The biggest splash for Kaelin Wolf was outside the swimming pool in the company of friends and teammates he has known for years.

The Silver Spring Township youth was one of 10 high school athletes named last November to the First All-State Team by the Pennsylvania Water Polo Association.

Half of those honored including Wolf were starters for the Cumberland Valley High School team that went undefeated last fall and won back-to-back state championships.

“It was a really cool moment,” said Wolf, 18, a senior, recalling the awards ceremony. “All of us were standing up there together being recognized for hours upon hours of hard work that we had put in all the way back through middle school.”

A swimmer since the second grade, Wolf was fascinated by water polo but only gave it a try after another boy said he could show up for practice and join the team.

Wolf, the son of Bob and Anita Wolf, followed through and has been involved in the sport since the seventh grade. “It is more competitive and dynamic than swimming,” he said. “It’s a mind game of action and reaction. How can you put yourself in the best position where maybe 20 seconds later you can make a move to help you score and win?

“I like the challenge,” Wolf added. “I get to incorporate my swimming skills. It tires you out and is great exercise to help you stay in shape.”

In his junior year, Wolf set a new school record in the number of assists – about 86 for the 2015 season. A team captain his senior year, Wolf was part of a group of starters who had peaked in capability.

“The biggest growing point for us was working together and smoothly incorporating everyone’s strengths into the game play rather than try to have one person do everything,” Wolf said. “We learned when to take charge and when to step back and let somebody else have a go at it. We did that very well.”

It helped that the starters were a tight-knit group with experience in swimming going back 10 years. “We had known each other for a very long time,” Wolf said. “The thing we kept getting warned about was don’t let your ego get in the way. We played with confidence but didn’t underestimate our opponents.”


Wolf is an important team player in another facet of student life at Cumberland Valley High School. He was one of about six teens who launched in his sophomore year The Mirror — an arts and literary webzine featuring short stories, poems and artwork done by high school students.

“It’s really neat we can give them a place to publish their work,” Wolf said. “We get some really good submissions. I like seeing the work my fellow students put out.”

Wolf was approached in his freshman year by a female classmate whose older brother was once involved in the old high school literary magazine, which became defunct. Working together, they formed a group that recruited a teacher as the club adviser and launched during Wolf’s sophomore year.

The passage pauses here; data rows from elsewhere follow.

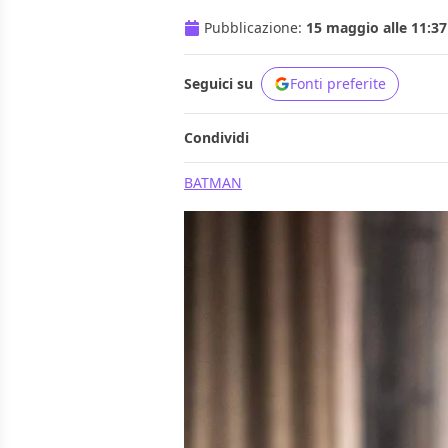
Pubblicazione:
15 maggio alle 11:37
Seguici su
Fonti preferite
Condividi
BATMAN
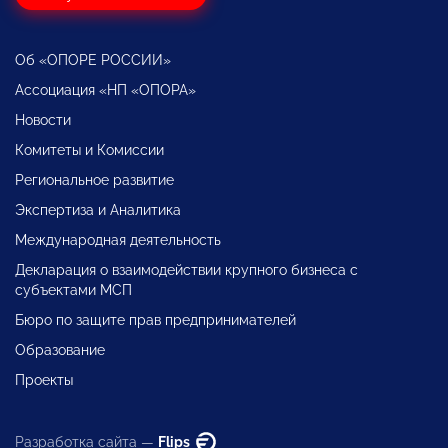
Об «ОПОРЕ РОССИИ»
Ассоциация «НП «ОПОРА»
Новости
Комитеты и Комиссии
Региональное развитие
Экспертиза и Аналитика
Международная деятельность
Декларация о взаимодействии крупного бизнеса с
субъектами МСП
Бюро по защите прав предпринимателей
Образование
Проекты
Разработка сайта —
Flips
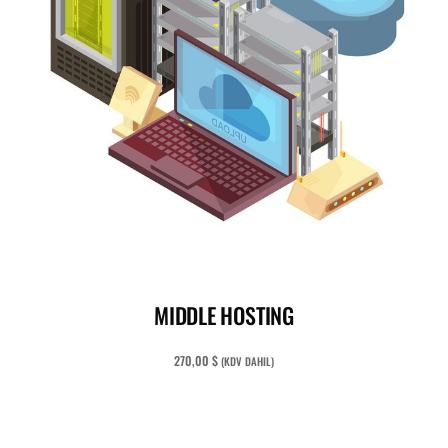
ADD TO CART
MIDDLE HOSTING
270,00
$
(KDV DAHIL)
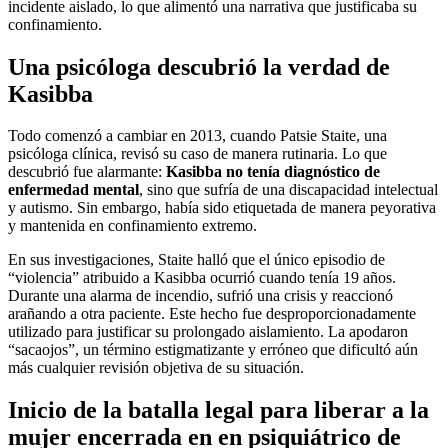
incidente aislado, lo que alimentó una narrativa que justificaba su
confinamiento.
Una psicóloga descubrió la verdad de
Kasibba
Todo comenzó a cambiar en 2013, cuando Patsie Staite, una
psicóloga clínica, revisó su caso de manera rutinaria. Lo que
descubrió fue alarmante:
Kasibba no tenía diagnóstico de
enfermedad mental
, sino que sufría de una discapacidad intelectual
y autismo. Sin embargo, había sido etiquetada de manera peyorativa
y mantenida en confinamiento extremo.
En sus investigaciones, Staite halló que el único episodio de
“violencia” atribuido a Kasibba ocurrió cuando tenía 19 años.
Durante una alarma de incendio, sufrió una crisis y reaccionó
arañando a otra paciente. Este hecho fue desproporcionadamente
utilizado para justificar su prolongado aislamiento. La apodaron
“sacaojos”, un término estigmatizante y erróneo que dificultó aún
más cualquier revisión objetiva de su situación.
Inicio de la batalla legal para liberar a la
mujer encerrada en en psiquiátrico de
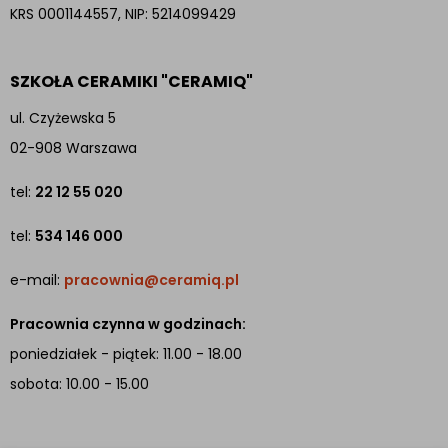
KRS 0001144557, NIP: 5214099429
SZKOŁA CERAMIKI "CERAMIQ"
ul. Czyżewska 5
02-908 Warszawa
tel:
22 12 55 020
tel:
534 146 000
e-mail:
pracownia@ceramiq.pl
Pracownia czynna w godzinach:
poniedziałek - piątek: 11.00 - 18.00
sobota: 10.00 - 15.00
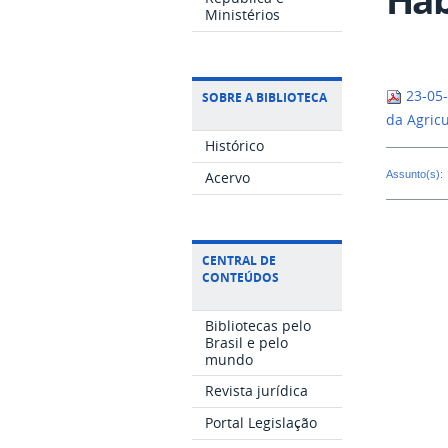
Ministérios
23-05-
SOBRE A BIBLIOTECA
da Agric
Histórico
Assunto(s):
Acervo
CENTRAL DE
CONTEÚDOS
Bibliotecas pelo
Brasil e pelo
mundo
Revista jurídica
Portal Legislação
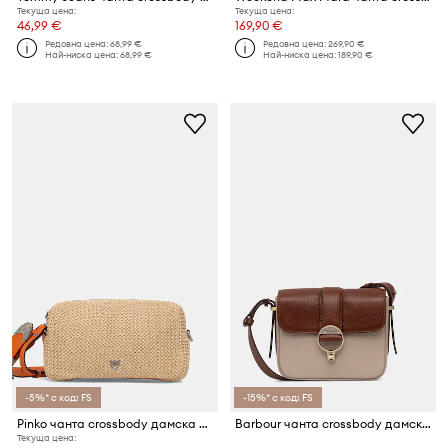
Текуща цена:
Текуща цена:
46,99 €
169,90 €
Редовна цена:
68,99 €
Редовна цена:
269,90 €
Най-ниска цена:
68,99 €
Най-ниска цена:
189,90 €
-5%* с код: FS
-15%* с код: FS
Pinko чанта crossbody дамска от сплетена материя
Barbour чанта crossbody дамска от кожа Rosa
Текуща цена:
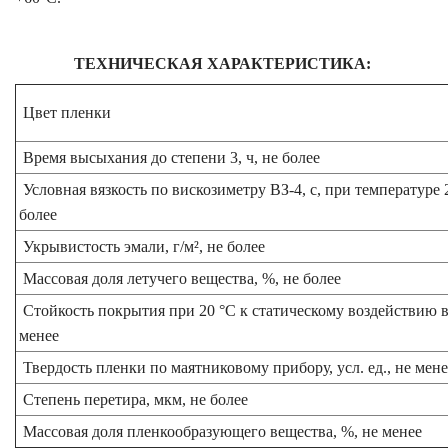
ТЕХНИЧЕСКАЯ ХАРАКТЕРИСТИКА:
Цвет пленки
Время высыхания до степени 3, ч, не более
Условная вязкость по вискозиметру ВЗ-4, с, при температуре 2
более
Укрывистость эмали, г/м², не более
Массовая доля летучего вещества, %, не более
Стойкость покрытия при 20 °С к статическому воздействию в
менее
Твердость пленки по маятниковому прибору, усл. ед., не мене
Степень перетира, мкм, не более
Массовая доля пленкообразующего вещества, %, не менее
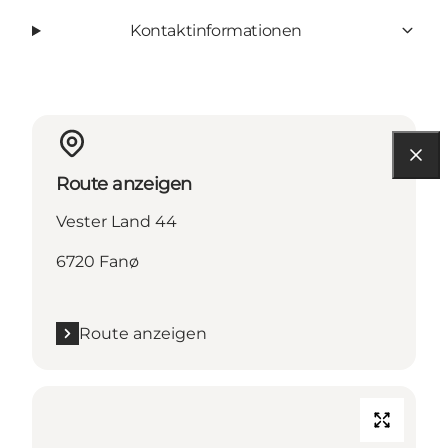
Kontaktinformationen
Route anzeigen
Vester Land 44
6720 Fanø
Route anzeigen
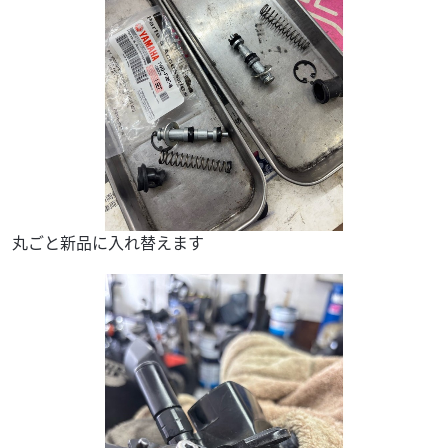
丸ごと新品に入れ替えます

“The five or six of us were all involved in every decision,” Wolf said. “What type of stuff did we want to accept ... How we wanted to publish it ... How to get the word out. ... That came slowly together at first.”

Since its launch, The Mirror has been the host site for a number of competitions including a flash fiction contest and a poetry slam. There was a love story contest around Valentine’s Day.

“As head of the writing editors, I look over all the writing submissions,” Wolf said. “We do a group editing.” If the submitted work passes muster, it is uploaded onto the webzine site. If it needs work, the suggested editorial changes are taken back to the author for a rewrite or revision.

There is a plan underway to produce a paper copy of the webzine sometime before the end of the school year. The webzine includes videos, digital animation and even original student-produced music.


After graduating in June, Wolf plans to attend college in the fall and major in either pre-medicine or biology. “I want to go to medical school and specialize in neurology or psychiatry,” he said. Wolf also wants to study abroad sometime during his college experience.

In his freshman year at Cumberland Valley, Wolf went on a school trip to China that had a lasting impression. “It opened my eyes to how diverse the world is,” he said. “I got a worldly view of how people live. That was an amazing experience.” He had already taken three years of Chinese as a foreign language in school.

Growing up in Cumberland County, Wolf was a fan of "Mystery Diagnosis," a television docudrama series that aired on Oprah Winfrey Network. Each episode focused on people who suffered from obscure medical ailments and their hunt for an accurate diagnosis.

Occasionally the show featured the expertise of a neurologist who shared their opinion on a diagnosis. “It sounded like a cool job,” Wolf recalled. That show got him interested.

Since then, Wolf has done independent projects and has learned all he could about the field. He especially enjoyed an advanced placement class in psychology.

Wolf gained valuable first-hand experience as a volunteer in the emergency room of a Pinnacle Health Hospital. “I went around with the nurses and got to see all of the different cases,” he said. Wolf helped staff prepare rooms for patients and saw how the hospital handled the mentally ill who needed crisis intervention.